WORK TO BE COMPLETED
Reproduce the data in full, exactly as it appears.

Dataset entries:
───
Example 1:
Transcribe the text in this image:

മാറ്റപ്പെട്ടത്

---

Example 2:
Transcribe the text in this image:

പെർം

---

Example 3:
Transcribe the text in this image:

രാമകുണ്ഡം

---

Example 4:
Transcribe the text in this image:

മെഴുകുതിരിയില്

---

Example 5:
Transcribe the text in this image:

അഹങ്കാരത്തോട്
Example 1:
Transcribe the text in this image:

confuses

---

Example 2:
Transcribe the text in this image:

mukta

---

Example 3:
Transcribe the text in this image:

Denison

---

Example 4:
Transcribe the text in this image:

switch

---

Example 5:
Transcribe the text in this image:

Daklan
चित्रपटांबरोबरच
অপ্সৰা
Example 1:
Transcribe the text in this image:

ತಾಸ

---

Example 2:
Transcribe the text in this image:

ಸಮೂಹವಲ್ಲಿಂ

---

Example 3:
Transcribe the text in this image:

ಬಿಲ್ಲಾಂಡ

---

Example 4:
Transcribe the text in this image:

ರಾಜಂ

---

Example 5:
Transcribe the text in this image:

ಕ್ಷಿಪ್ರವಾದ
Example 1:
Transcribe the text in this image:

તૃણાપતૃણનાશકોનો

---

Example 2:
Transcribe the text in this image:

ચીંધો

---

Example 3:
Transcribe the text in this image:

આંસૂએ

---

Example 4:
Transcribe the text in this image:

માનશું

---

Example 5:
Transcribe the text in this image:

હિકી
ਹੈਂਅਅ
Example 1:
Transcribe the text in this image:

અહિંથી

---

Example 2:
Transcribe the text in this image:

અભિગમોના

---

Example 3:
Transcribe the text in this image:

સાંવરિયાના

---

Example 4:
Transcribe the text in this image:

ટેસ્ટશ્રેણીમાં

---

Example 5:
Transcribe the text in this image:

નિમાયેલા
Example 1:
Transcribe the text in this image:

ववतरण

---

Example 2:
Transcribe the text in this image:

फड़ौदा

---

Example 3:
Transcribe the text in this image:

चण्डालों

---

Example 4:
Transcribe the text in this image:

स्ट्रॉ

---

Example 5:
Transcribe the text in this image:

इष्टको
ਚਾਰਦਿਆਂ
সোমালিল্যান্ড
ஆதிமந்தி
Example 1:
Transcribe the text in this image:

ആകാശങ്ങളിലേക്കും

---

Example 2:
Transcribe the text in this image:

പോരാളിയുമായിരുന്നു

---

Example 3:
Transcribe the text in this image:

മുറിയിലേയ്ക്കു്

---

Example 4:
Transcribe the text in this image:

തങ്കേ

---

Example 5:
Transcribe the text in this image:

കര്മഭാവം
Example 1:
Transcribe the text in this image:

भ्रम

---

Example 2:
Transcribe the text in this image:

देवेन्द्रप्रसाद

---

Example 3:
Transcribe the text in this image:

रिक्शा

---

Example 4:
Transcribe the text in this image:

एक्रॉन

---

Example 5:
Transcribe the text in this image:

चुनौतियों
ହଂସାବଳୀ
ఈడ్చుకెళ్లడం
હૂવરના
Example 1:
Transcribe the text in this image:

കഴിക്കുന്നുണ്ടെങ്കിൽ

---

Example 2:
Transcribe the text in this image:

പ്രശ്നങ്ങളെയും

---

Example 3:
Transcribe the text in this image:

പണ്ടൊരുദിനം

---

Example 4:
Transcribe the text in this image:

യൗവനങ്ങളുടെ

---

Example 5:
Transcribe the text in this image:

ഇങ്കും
───
ANSWER FOR THIS EXERCISE
Example 1:
Transcribe the text in this image:

മാറ്റപ്പെട്ടത്

---

Example 2:
Transcribe the text in this image:

പെർം

---

Example 3:
Transcribe the text in this image:

രാമകുണ്ഡം

---

Example 4:
Transcribe the text in this image:

മെഴുകുതിരിയില്

---

Example 5:
Transcribe the text in this image:

അഹങ്കാരത്തോട്
Example 1:
Transcribe the text in this image:

confuses

---

Example 2:
Transcribe the text in this image:

mukta

---

Example 3:
Transcribe the text in this image:

Denison

---

Example 4:
Transcribe the text in this image:

switch

---

Example 5:
Transcribe the text in this image:

Daklan
चित्रपटांबरोबरच
অপ্সৰা
Example 1:
Transcribe the text in this image:

ತಾಸ

---

Example 2:
Transcribe the text in this image:

ಸಮೂಹವಲ್ಲಿಂ

---

Example 3:
Transcribe the text in this image:

ಬಿಲ್ಲಾಂಡ

---

Example 4:
Transcribe the text in this image:

ರಾಜಂ

---

Example 5:
Transcribe the text in this image:

ಕ್ಷಿಪ್ರವಾದ
Example 1:
Transcribe the text in this image:

તૃણાપતૃણનાશકોનો

---

Example 2:
Transcribe the text in this image:

ચીંધો

---

Example 3:
Transcribe the text in this image:

આંસૂએ

---

Example 4:
Transcribe the text in this image:

માનશું

---

Example 5:
Transcribe the text in this image:

હિકી
ਹੈਂਅਅ
Example 1:
Transcribe the text in this image:

અહિંથી

---

Example 2:
Transcribe the text in this image:

અભિગમોના

---

Example 3:
Transcribe the text in this image:

સાંવરિયાના

---

Example 4:
Transcribe the text in this image:

ટેસ્ટશ્રેણીમાં

---

Example 5:
Transcribe the text in this image:

નિમાયેલા
Example 1:
Transcribe the text in this image:

ववतरण

---

Example 2:
Transcribe the text in this image:

फड़ौदा

---

Example 3:
Transcribe the text in this image:

चण्डालों

---

Example 4:
Transcribe the text in this image:

स्ट्रॉ

---

Example 5:
Transcribe the text in this image:

इष्टको
ਚਾਰਦਿਆਂ
সোমালিল্যান্ড
ஆதிமந்தி
Example 1:
Transcribe the text in this image:

ആകാശങ്ങളിലേക്കും

---

Example 2:
Transcribe the text in this image:

പോരാളിയുമായിരുന്നു

---

Example 3:
Transcribe the text in this image:

മുറിയിലേയ്ക്കു്

---

Example 4:
Transcribe the text in this image:

തങ്കേ

---

Example 5:
Transcribe the text in this image:

കര്മഭാവം
Example 1:
Transcribe the text in this image:

भ्रम

---

Example 2:
Transcribe the text in this image:

देवेन्द्रप्रसाद

---

Example 3:
Transcribe the text in this image:

रिक्शा

---

Example 4:
Transcribe the text in this image:

एक्रॉन

---

Example 5:
Transcribe the text in this image:

चुनौतियों
ହଂସାବଳୀ
ఈడ్చుకెళ్లడం
હૂવરના
Example 1:
Transcribe the text in this image:

കഴിക്കുന്നുണ്ടെങ്കിൽ

---

Example 2:
Transcribe the text in this image:

പ്രശ്നങ്ങളെയും

---

Example 3:
Transcribe the text in this image:

പണ്ടൊരുദിനം

---

Example 4:
Transcribe the text in this image:

യൗവനങ്ങളുടെ

---

Example 5:
Transcribe the text in this image:

ഇങ്കും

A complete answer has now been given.